In a message dated 3/13/99 10:15:43 AM Eastern Standard Time,

[email protected] writes:

>

> It was very evident that there are differences in the objectives of the

> three

> organizations, our state officials analyzed and recognized the motives of

> all

> groups presenting information and suggestions on the formulation of our

> practice act. Not just ABC, AOPA, and AAOP, but also DME, Podiatry,

> Chiropractic, Pt’s, Pharmacists, BOC, Ot’s even hearing aids, eyeglasses,

> Dentists… you name it, they were there… The fact that we presented

our

> data without mixing product with practice made for a significantly more

> legitimate argument for regulation…

>We need more $$ for education, if we present as a consolidated

>group, we become the “salesmen” for the manufacturers (in the eyes of the

>politico’s). They will be less inclined to recognize the profession, and

more

>inclined to see our causes as self serving for the “business” of P & O…

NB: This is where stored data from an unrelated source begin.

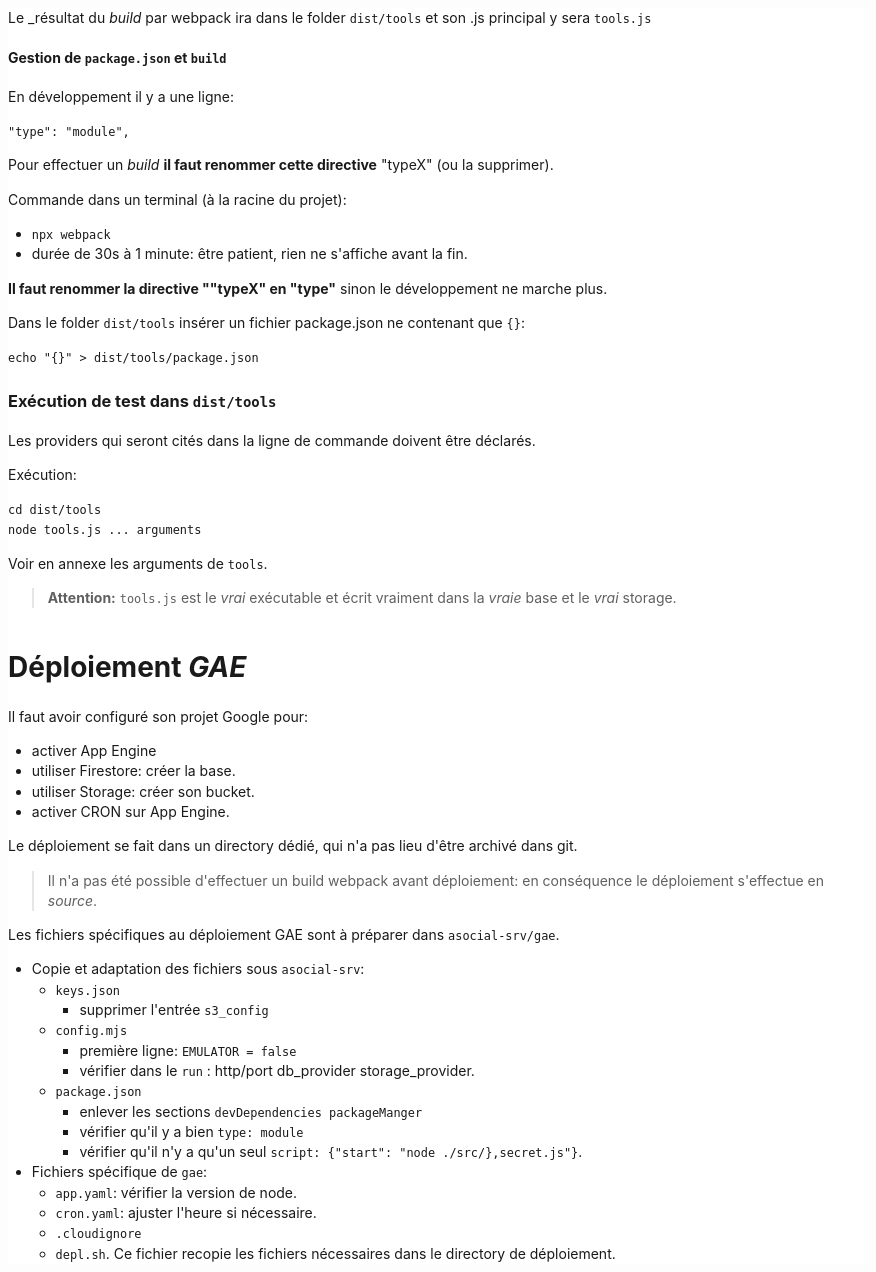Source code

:Le _résultat du _build_ par webpack ira dans le folder `dist/tools` et son .js principal y sera `tools.js`

#### Gestion de `package.json` et `build`
En développement il y a une ligne:

    "type": "module",

Pour effectuer un _build_ **il faut renommer cette directive** "typeX" (ou la supprimer).

Commande dans un terminal (à la racine du projet):
- `npx webpack`
- durée de 30s à 1 minute: être patient, rien ne s'affiche avant la fin.

**Il faut renommer la directive ""typeX" en "type"** sinon le développement ne marche plus.

Dans le folder `dist/tools` insérer un fichier package.json ne contenant que `{}`:

    echo "{}" > dist/tools/package.json

### Exécution de test dans `dist/tools`
Les providers qui seront cités dans la ligne de commande doivent être déclarés.

Exécution:

    cd dist/tools
    node tools.js ... arguments

Voir en annexe les arguments de `tools`.

> **Attention:** `tools.js` est le _vrai_ exécutable et écrit vraiment dans la _vraie_ base et le _vrai_ storage.

# Déploiement _GAE_ 
Il faut avoir configuré son projet Google pour:
- activer App Engine
- utiliser Firestore: créer la base.
- utiliser Storage: créer son bucket.
- activer CRON sur App Engine.

Le déploiement se fait dans un directory dédié, qui n'a pas lieu d'être archivé dans git.

> Il n'a pas été possible d'effectuer un build webpack avant déploiement: en conséquence le déploiement s'effectue en _source_.

Les fichiers spécifiques au déploiement GAE sont à préparer dans `asocial-srv/gae`.
- Copie et adaptation des fichiers sous `asocial-srv`:
  - `keys.json`
    - supprimer l'entrée `s3_config`
  - `config.mjs`
    - première ligne: `EMULATOR = false`
    - vérifier dans le `run` : http/port db_provider storage_provider.
  - `package.json`
    - enlever les sections `devDependencies packageManger`
    - vérifier qu'il y a bien `type: module`
    - vérifier qu'il n'y a qu'un seul `script: {"start": "node ./src/},secret.js"}`.
- Fichiers spécifique de `gae`:
  - `app.yaml`: vérifier la version de node.
  - `cron.yaml`: ajuster l'heure si nécessaire.
  - `.cloudignore`
  - `depl.sh`. Ce fichier recopie les fichiers nécessaires dans le directory de déploiement.
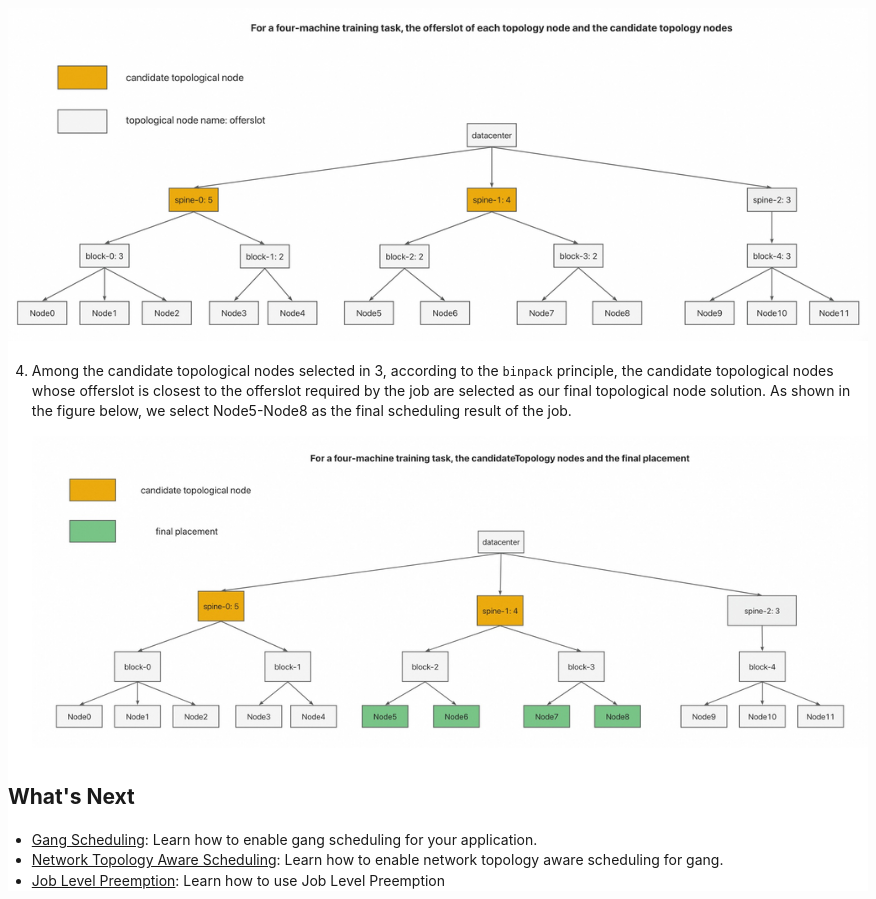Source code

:   ![topology_offerslot_candidatenode](/img/topology_offerslot_candidatenode.jpg)

4. Among the candidate topological nodes selected in 3, according to the `binpack` principle, the candidate topological nodes whose offerslot is closest to the offerslot required by the job are selected as our final topological node solution. As shown in the figure below, we select Node5-Node8 as the final scheduling result of the job.

   ![topology_final_placement](/img/topology_final_placement.jpg)


## What's Next

- [Gang Scheduling](../user-manuals/gang-scheduling.md): Learn how to enable gang scheduling for your application.
- [Network Topology Aware Scheduling](../user-manuals/network-topology-aware-scheduling.md): Learn how to enable network topology aware scheduling for gang.
- [Job Level Preemption](../user-manuals/job-level-preemption.md): Learn how to use Job Level Preemption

>that my friends, I assure you, is a place we don’t want to be…. I would

>also be inclined to think that this same sentiment will be universal on any

>issue we present either on a state or national level…. In politics, the

appearance of >a conflict of interest is just as significant as the real

>deal… they don’t care what we think about ourselves… just how we look to

>the outside world!!! that’s the reality of politics.